With high speed fail, you have to have other considerations built in:
The track has to be grade separated. Unlike normal rail, you need to put barriers up in many areas to prevent persons from getting near the track due to the speed of the train. Roads and such have to have over or under passes built rather than grade level crossings at all points where they cross the fail line.
Always a good idea with high speed rail. If you run at grade, you must slow down for crossings, and animals can jump the barriers.
The track has to be installed with a greater degree of precision raising its cost of installation
Yes. The ballast has to be higher grade, or fully tied to reinforced concrete the whole way, and the rails must be welded into a continuous rail. Lots of thermite and the equipment to use it.

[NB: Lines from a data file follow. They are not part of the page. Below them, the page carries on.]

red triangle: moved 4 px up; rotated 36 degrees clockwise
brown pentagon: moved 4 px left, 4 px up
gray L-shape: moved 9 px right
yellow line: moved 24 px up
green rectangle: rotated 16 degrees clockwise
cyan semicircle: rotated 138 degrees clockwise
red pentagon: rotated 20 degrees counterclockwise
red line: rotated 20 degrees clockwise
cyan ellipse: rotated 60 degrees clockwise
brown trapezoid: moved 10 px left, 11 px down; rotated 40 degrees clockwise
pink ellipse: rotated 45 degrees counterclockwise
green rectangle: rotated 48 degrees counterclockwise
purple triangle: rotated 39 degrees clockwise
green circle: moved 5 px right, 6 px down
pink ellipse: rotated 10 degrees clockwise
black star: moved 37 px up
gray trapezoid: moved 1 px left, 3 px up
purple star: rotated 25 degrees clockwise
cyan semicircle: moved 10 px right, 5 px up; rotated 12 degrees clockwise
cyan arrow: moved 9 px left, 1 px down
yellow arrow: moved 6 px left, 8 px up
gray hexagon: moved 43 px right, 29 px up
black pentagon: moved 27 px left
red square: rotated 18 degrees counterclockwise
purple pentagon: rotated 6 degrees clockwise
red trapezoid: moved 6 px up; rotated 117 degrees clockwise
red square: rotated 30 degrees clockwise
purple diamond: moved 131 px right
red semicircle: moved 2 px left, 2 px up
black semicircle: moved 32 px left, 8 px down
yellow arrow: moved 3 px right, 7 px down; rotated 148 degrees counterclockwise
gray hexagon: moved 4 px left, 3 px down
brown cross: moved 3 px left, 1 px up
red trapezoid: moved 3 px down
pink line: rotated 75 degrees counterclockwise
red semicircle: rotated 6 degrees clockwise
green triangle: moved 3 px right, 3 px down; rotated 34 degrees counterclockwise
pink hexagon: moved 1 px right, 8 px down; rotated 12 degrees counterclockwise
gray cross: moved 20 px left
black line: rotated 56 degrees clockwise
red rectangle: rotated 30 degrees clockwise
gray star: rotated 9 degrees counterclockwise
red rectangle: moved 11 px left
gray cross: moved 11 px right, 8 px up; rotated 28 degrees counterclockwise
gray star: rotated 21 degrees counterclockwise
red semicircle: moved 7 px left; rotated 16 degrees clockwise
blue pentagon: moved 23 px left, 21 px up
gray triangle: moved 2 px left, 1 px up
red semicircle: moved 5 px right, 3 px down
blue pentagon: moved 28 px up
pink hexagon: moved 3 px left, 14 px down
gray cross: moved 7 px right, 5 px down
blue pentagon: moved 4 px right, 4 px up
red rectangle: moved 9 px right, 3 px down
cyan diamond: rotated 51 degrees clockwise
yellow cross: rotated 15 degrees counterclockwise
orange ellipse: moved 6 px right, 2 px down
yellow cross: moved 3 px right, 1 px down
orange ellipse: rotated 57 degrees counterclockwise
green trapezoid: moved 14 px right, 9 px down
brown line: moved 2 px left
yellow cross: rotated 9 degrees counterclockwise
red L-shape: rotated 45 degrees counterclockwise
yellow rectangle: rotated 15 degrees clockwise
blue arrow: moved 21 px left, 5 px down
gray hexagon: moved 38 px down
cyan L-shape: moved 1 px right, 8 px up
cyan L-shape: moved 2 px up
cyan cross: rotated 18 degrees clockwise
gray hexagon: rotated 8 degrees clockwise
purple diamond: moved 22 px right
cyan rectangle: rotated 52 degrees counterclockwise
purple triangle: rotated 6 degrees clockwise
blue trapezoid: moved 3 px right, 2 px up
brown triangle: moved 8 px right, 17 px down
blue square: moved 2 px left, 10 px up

The track has to be a separate line from that used by freight rail, etc. That is, just high speed fail runs on it meaning a lower utilization rate and resulting higher costs due to the lower density of rail traffic on it.
Also true. Freight trains are large and slower. Switching, signalling, and block management requires slowdowns in switching areas and waiting for freight trains to clear the block.
The cost of the train itself is much higher as well due to higher speed. It's like putting the Concorde supersonic airliner in service only worse.
The rolling stock is more expensive than normal, certainly. If maglev is used, you have the additional costs associated with that, including a lot of extra power distribution to handle the magnets.
The Concorde WAS put into service. It saw most service over the Atlantic. It used a lot of fuel though, the reason the Concorde was retired.
We have one at the museum at Boeing Field in Seattle. Did you know this aircraft not only had a nose wheel, but was also a tail dragger?
Yup. It has a tail wheel AND a nose wheel!
The reason for the tail wheel was due to the delta wing the aircraft used. This wing requires a high angle of attack just to get airborne. The tail could easily touch the runway on takeoff on landing.
An amazing plane, really. It just couldn't pay it's freight as the cost of fuel went up.